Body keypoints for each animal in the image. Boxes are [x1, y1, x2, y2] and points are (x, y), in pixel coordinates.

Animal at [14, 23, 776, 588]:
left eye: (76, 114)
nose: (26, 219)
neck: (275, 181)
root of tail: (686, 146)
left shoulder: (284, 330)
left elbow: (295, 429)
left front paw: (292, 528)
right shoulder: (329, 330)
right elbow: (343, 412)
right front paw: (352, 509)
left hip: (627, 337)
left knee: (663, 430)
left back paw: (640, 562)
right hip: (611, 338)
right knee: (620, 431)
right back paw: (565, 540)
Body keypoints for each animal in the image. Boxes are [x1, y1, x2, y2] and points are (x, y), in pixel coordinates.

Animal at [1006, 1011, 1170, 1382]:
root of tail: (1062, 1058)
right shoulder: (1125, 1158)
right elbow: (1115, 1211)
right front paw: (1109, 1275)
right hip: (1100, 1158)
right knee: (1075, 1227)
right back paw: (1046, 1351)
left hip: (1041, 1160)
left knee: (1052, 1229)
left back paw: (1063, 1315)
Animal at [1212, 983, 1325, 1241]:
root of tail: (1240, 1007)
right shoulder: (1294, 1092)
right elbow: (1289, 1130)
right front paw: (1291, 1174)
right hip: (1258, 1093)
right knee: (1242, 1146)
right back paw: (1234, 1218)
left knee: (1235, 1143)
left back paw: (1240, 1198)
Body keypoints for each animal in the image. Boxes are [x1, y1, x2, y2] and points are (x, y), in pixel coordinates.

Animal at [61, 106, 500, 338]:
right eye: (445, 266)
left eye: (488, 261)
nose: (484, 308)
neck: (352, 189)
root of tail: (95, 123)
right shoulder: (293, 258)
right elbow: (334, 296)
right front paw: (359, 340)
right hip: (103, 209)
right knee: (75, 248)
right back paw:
****************************************
- **What is needed**: Above are the records; repeat exactly the lines from the one holding "left back paw: (640, 562)" down to the one holding "left knee: (1052, 1229)", end lines included.

- **Task output**:
left back paw: (640, 562)
right hip: (611, 338)
right knee: (620, 431)
right back paw: (565, 540)
Body keypoints for each animal in the image. Boxes are [x1, y1, x2, y2] and points are (x, y), in pixel coordinates.

Animal at [1006, 1011, 1170, 1382]:
root of tail: (1062, 1058)
right shoulder: (1125, 1158)
right elbow: (1115, 1211)
right front paw: (1109, 1275)
right hip: (1100, 1158)
right knee: (1075, 1227)
right back paw: (1046, 1351)
left hip: (1041, 1160)
left knee: (1052, 1229)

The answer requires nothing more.